Bangladesh’s newly unveiled Tk 7.90 trillion national budget for fiscal year 2025–26 offers a mixture of cautious optimism and sobering challenges, particularly for the country’s working-class families. Among those most affected are the 4.4 million workers in the ready-made garment (RMG) sector—long regarded as the engine of the nation’s export-driven economy.
The budget’s focus on curbing inflation and boosting government revenue is clear. Yet, it conspicuously lacks meaningful reforms targeting the low-income communities and industrial laborers who form the backbone of Bangladesh’s growth story. At Apon, we look beyond the numbers, considering how these policy decisions ripple through the daily lives of the women and men who power our factories and households.
New taxes on everyday essentials—soap, shampoo, children’s toys, and household electronics—threaten to increase the cost of living for these workers. Though a rise in cigarette taxes signals a nod toward public health, the overall tax structure risks placing an outsized burden on those least able to bear it. Minor concessions, such as reduced VAT on sanitary napkins and slight price drops on sugar and other staples, offer limited respite in an environment where basic expenses continue to climb.

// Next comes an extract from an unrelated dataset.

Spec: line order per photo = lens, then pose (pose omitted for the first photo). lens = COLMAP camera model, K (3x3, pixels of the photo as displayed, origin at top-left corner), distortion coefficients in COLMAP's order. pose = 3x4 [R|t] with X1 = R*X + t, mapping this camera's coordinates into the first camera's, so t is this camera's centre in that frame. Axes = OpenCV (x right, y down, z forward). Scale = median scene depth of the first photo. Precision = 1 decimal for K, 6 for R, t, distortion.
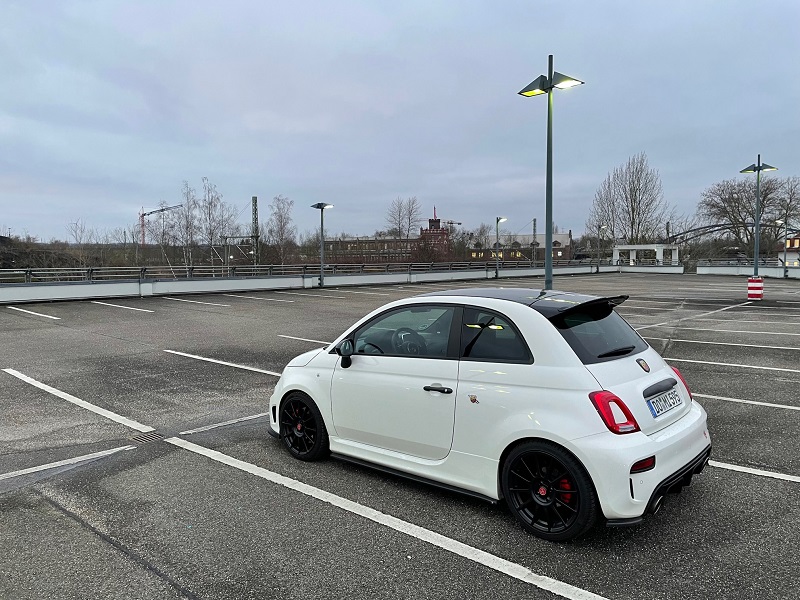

Of particular concern is the reduction in budget allocations for agriculture, health, and rural development—sectors intimately linked to the welfare of garment workers and their families. With food inflation nearing 10 percent, cuts to these vital areas risk exacerbating vulnerabilities in nutrition and healthcare, underscoring a troubling gap in public investment for essential social safety nets.
Meaningful, lasting change for workers requires more than fiscal restraint; it demands targeted government investment in health, insurance, training, and infrastructure. As Bangladesh navigates global geopolitical uncertainties and evolving trade dynamics, the question remains: Will the government prioritize the wellbeing and development of its workforce?
The RMG sector stands at a crossroads, pressured by international competition, domestic inflation, and shifting political landscapes. Yet the budget falls short of addressing these urgent realities. We urge policymakers, industry leaders, and partners to recognize that securing Bangladesh’s economic future hinges on meaningful investments in the health, training, and infrastructure of its workforce.
Only through such commitment can the country hope to sustain the communities at the heart of its growth. It is our expectation that the government will not only make these investments but also begin actively incentivising and promoting partnerships with the private sector to build effective worker safety nets—drawing from globally proven models. A coordinated approach between public and private actors is essential if we are to ensure long-term resilience and wellbeing for Bangladesh’s working class.